光の風 〈帰還篇〉-8
そして辿り着く結論。
「魔物?」
「やな。結界ん中入ってきおった。」
紅奈とリュナはお茶の用意をしながら部屋で待っている。聖は貴未を呼びにきたのだった。
もちろんカルサも女性陣も気付いているだろう、この気配。
「オレらで十分だな、聖。」
「せやな。」
聖は貴未の肩を掴んだ瞬間、二人は部屋から一瞬にして消えた。誰もいなくなった部屋にひらひらと舞うものがある。
それは白い羽根だった。
「陛下?」
会議中にふと外を眺めるカルサに秘書官が声をかける。随分小規模な会議とはいえ、カルサが意識を他に向けるのは稀なことだった。
「いや、続けてくれ。」
不思議そうな顔をしたが、そう言われたら仕方がない。秘書官・サルスは話を続けた。カルサの表情がやわらかかったのが、気にさせない要因だったのかもしれない。
(あいつらが行ったか。)
信頼を寄せる二人がいち早く気付き、対応すべく現地に向かってくれた。それに気付いたカルサは嬉しかった。
いつもなら千羅や瑛琳が瞬時に対応してくれる。だが、二人はカルサの依頼により国外に調査に出ていた。
本来なら何をしてでも真っ先に自分が駆け付けなければいけなかったが、二人がいる。こんなに信頼できる人間が傍にいることの安心感をかみしめていた。

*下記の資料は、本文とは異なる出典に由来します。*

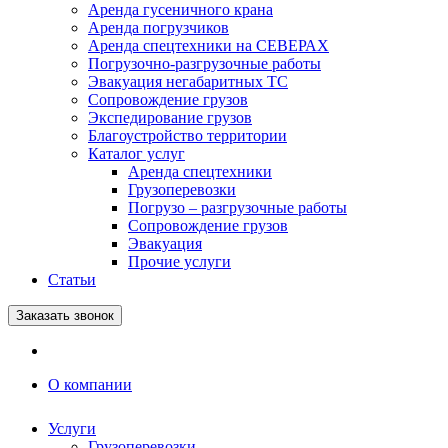
Аренда гусеничного крана
Аренда погрузчиков
Аренда спецтехники на СЕВЕРАХ
Погрузочно-разгрузочные работы
Эвакуация негабаритных ТС
Сопровождение грузов
Экспедирование грузов
Благоустройство территории
Каталог услуг
Аренда спецтехники
Грузоперевозки
Погрузо – разгрузочные работы
Сопровождение грузов
Эвакуация
Прочие услуги
Статьи
Заказать звонок
О компании
Услуги
Грузоперевозки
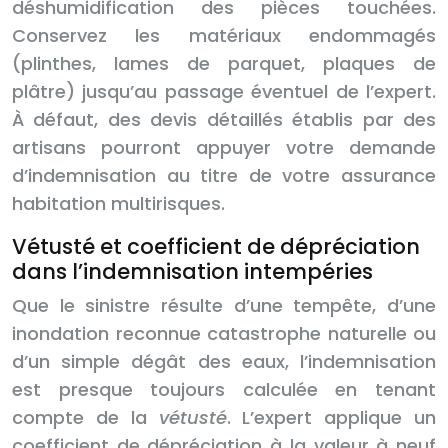
déshumidification des pièces touchées.
Conservez les matériaux endommagés
(plinthes, lames de parquet, plaques de
plâtre) jusqu’au passage éventuel de l’expert.
À défaut, des devis détaillés établis par des
artisans pourront appuyer votre demande
d’indemnisation au titre de votre assurance
habitation multirisques.
Vétusté et coefficient de dépréciation
dans l’indemnisation intempéries
Que le sinistre résulte d’une tempête, d’une
inondation reconnue catastrophe naturelle ou
d’un simple dégât des eaux, l’indemnisation
est presque toujours calculée en tenant
compte de la
vétusté
. L’expert applique un
coefficient de dépréciation à la valeur à neuf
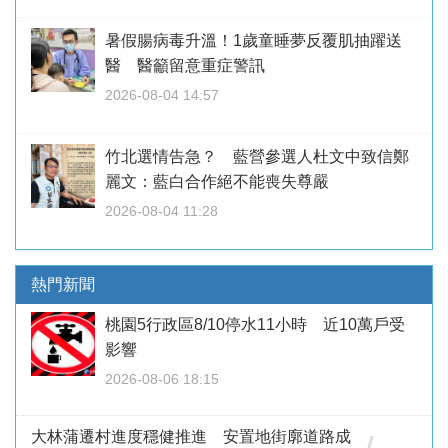
暑假腸病毒升溫！1歲童睡夢反覆肌抽躍送
醫 醫籲留意重症警訊
2026-08-04 14:57
竹北選情告急？ 藍營參選人杜文中致信鄭
麗文：藍白合作絕不能喪失尊嚴
2026-08-04 11:28
熱門新聞
桃園5行政區8/10停水11小時 近10萬戶受
影響
2026-08-06 18:15
大林蒲遷村進度穩健推進 安置地街廓道路成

貴未の肩を掴んだ瞬間、景色がかわった。今二人がいるのは城外の小さな町のはずれ。二人の間に緊張が走る。
「この辺りだな。」
「ほんま便利やな、自分のその力。」
関心するように言った聖の言葉に貴未は苦笑いした。そしてすぐに意識を周りに向けた。
聖は周りを気にしつつも貴未を見ていた。どうしても気になることがある。
でもそれ以上に思うところもあった。だが、今は目の前の出来事に集中しなければいけない。目を閉じて気配を探る。
「何かおるな。」
「あっちだ。」
気配のもとをたどり、二人は走りだした。少し走ったあと、二人は一点を見て立ち止まる。木々が生い茂る林の中にそれはいた。
ゆっくりと近づく。
《人間…強い…人間…》
暗く輪郭ははっきりしないが、それは大きいと分かる。木々に馴染むほどの高さ。